Die Band im Jazzclub, die sich stündlich mit einem DJ abwechselt, spielt ihr beim Publikum beliebtes Repertoire. Arabische Pop-Hits - jazzig arrangiert -, aber auch Kracher von Santana oder der hier sehr beliebten Shakira. Beim extravaganten Gitarren-Solo verbiegt der langhaarige Gitarrist mit dem amerikanischen Band-T-Shirt seinen Körper zwar ein bisschen sehr gewollt, aber Laila schließt einfach die Augen.

Der Club hat sich merklich geleert; am Ende mischt sich noch die Band unter die Tanzenden. Nun ist es aber höchste Zeit zu gehen. Laila schnappt sich ein Taxi zurück zum Horreya. Dort hatte sie ihr Auto vorhin stehen lassen. Doch nun fühlt sie sich wieder frisch genug zum Autofahren.

Auf der Stadtautobahn braust sie zurück in Richtung Madinat Nasr. Laila genießt den kühlen Fahrtwind, der ihr durchs offene Fenster ins Gesicht weht, und die leeren Straßen. Kairo schläft jetzt. Fast.

Teheran, 5 Uhr

Auch auf Alis Geburtstagsparty kommen die Gäste langsam runter. Einige von ihnen haben sich ein Taxi bestellt; viele Taxirufe sind rund um die Uhr besetzt. Einige andere, obwohl betrunken und zugedröhnt, fahren mit ihren Autos nach Hause. Auch Amin, der eigentlich noch sehr nüchtern wirkt, und Enrico machen sich auf den Weg.

Zwei junge Frauen winken ihnen nach. Die beiden sitzen an der Bar, rauchen Zigaretten und wirken etwas verknittert. Sie werden wohl durchmachen müssen und sich am Morgen ein Taxi nach Hause nehmen. Nachts dürfen Frauen gar nicht auf die Straße gehen.
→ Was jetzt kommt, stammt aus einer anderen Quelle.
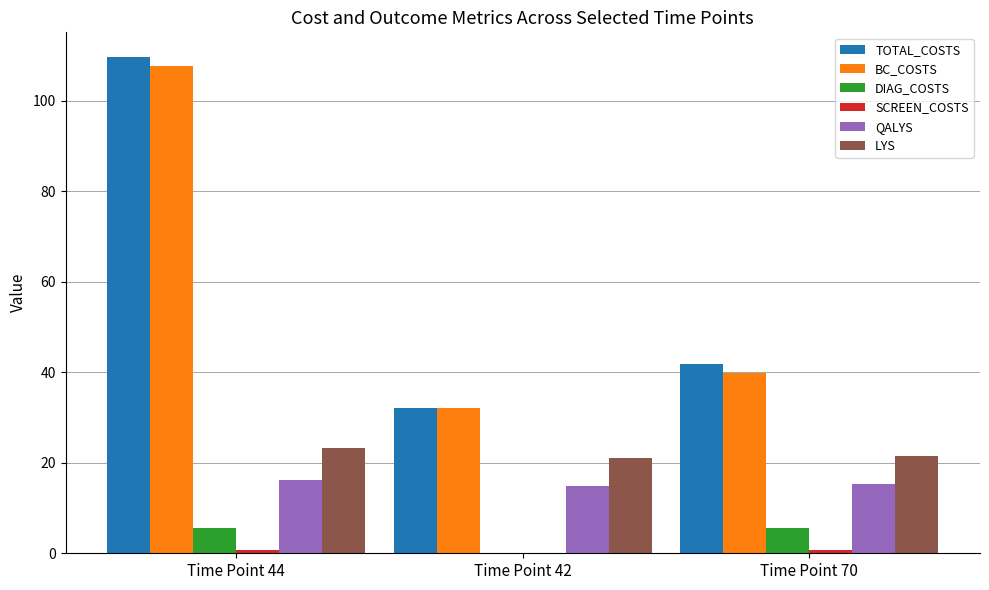

Are the bars horizontal?

No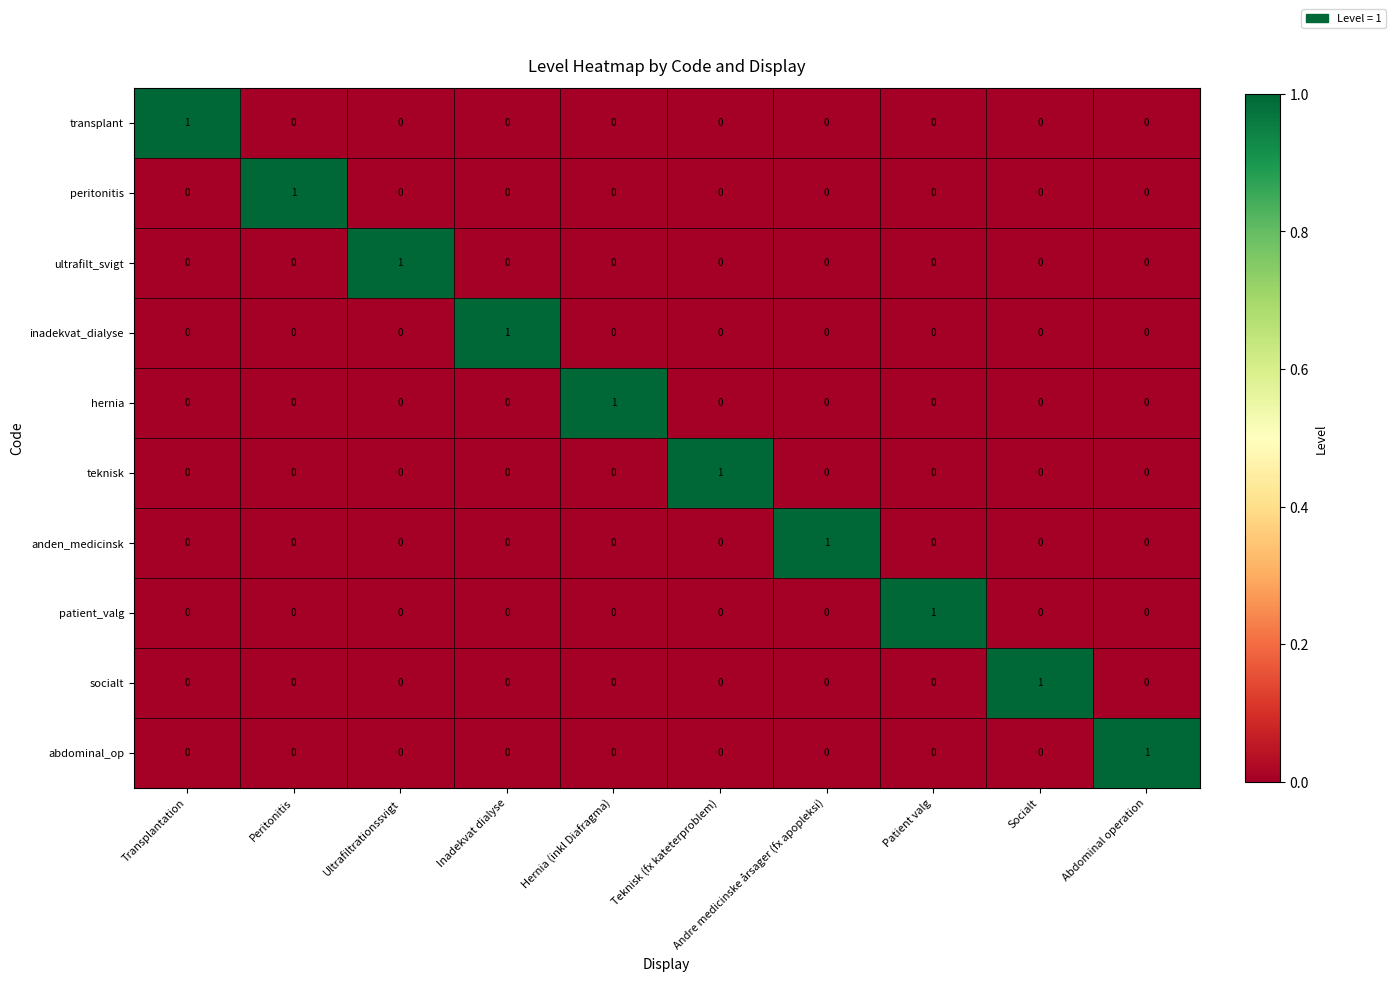

How many teknisk values are between 0 and 1?

10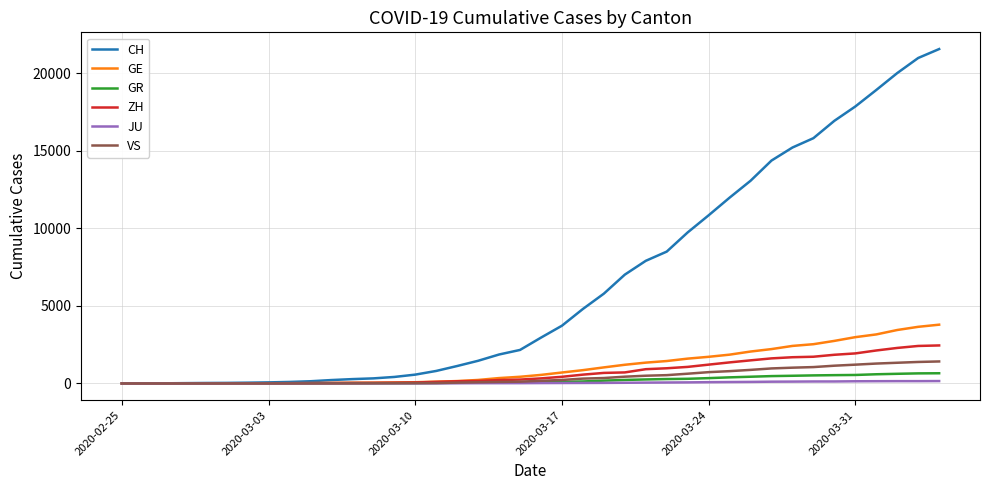

Which series has the largest total across all categories?

CH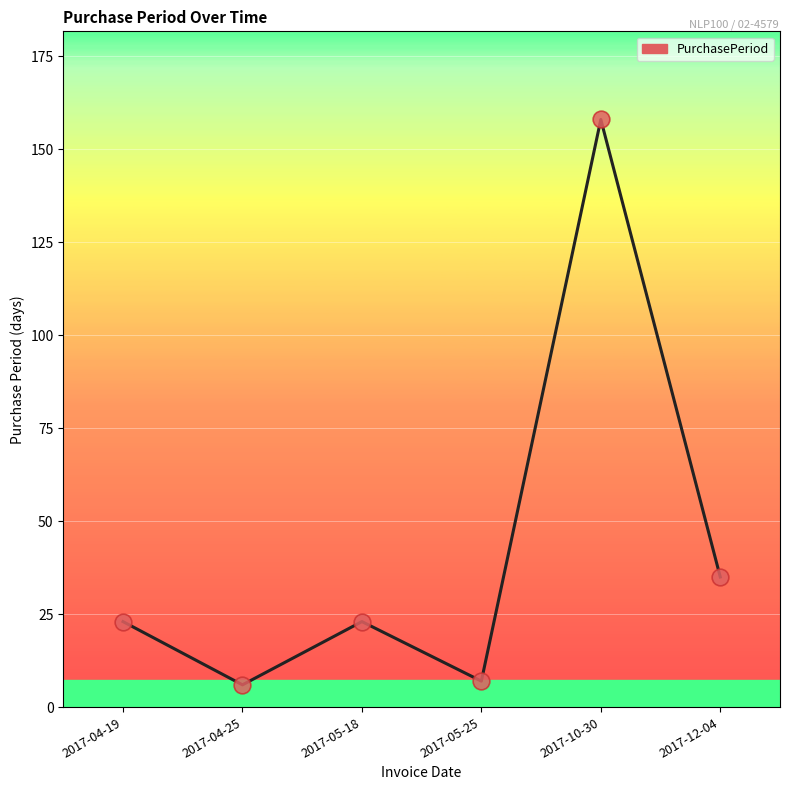

What is the maximum value shown in the chart?

158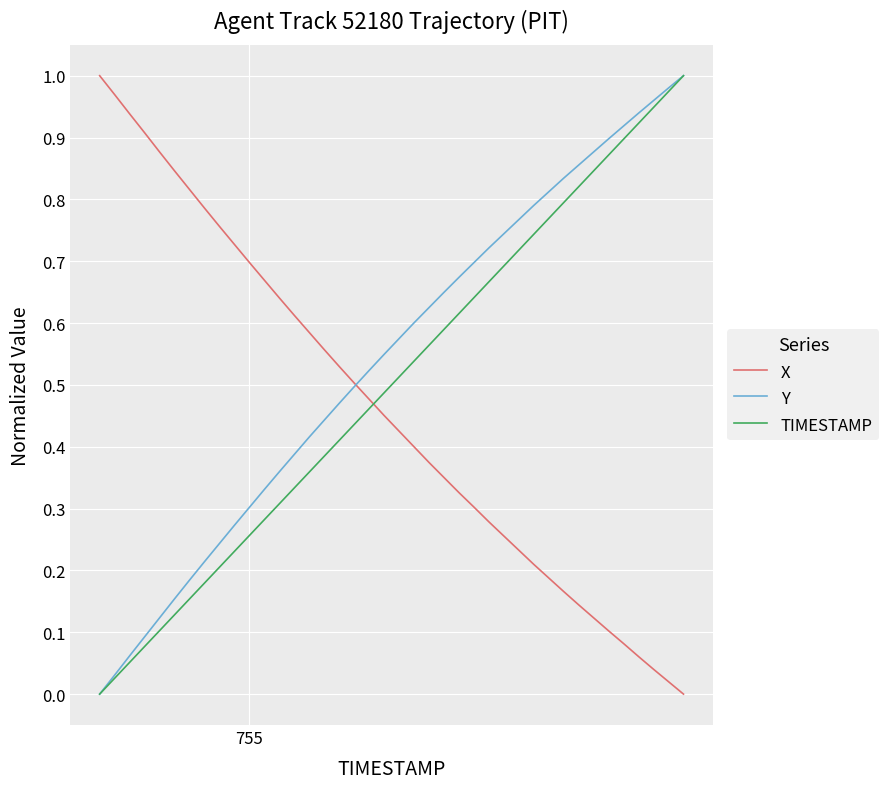

True or false: X and TIMESTAMP intersect in this chart.

True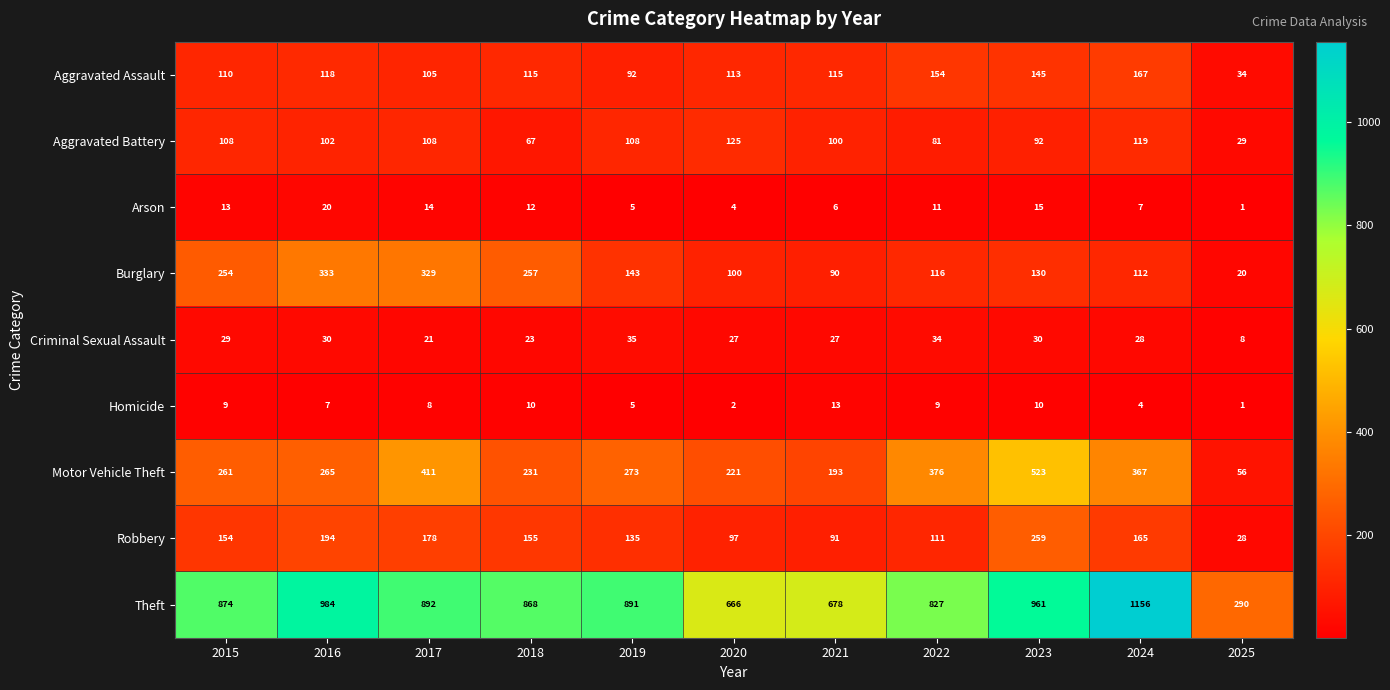

What is the approximate value of Criminal Sexual Assault at 2015, to the nearest 10?

30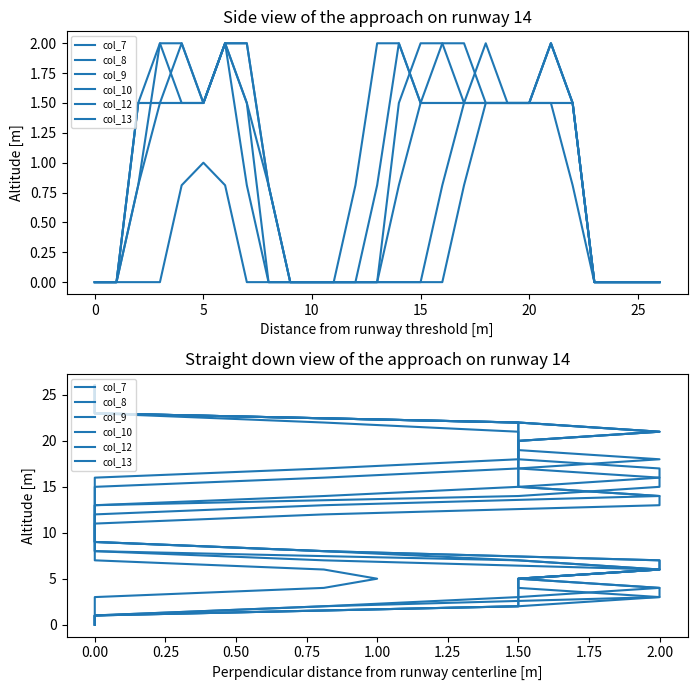

At how many categories does at least one series exceed 6?

20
Entsprechend ducken sie sich häufig auf der Rückbank, damit man sie nicht sieht, wenn sie unerlaubterweise doch noch zu später Stunde unterwegs sind. Und wenn sich keine private Mitfahrgelegenheit ergibt, warten sie eben auf den nächsten Tag.

Zurück auf der Stadtautobahn deutet Enrico auf die anderen Autos und sagt: "Siehst du die ganzen Leute? Mehr als die Hälfte von denen ist betrunken oder hat Drogen genommen!" Vielleicht übertreibt er da ein wenig. Aber es ist trotzdem ein Wunder, dass heute alle heil nach Hause kommen.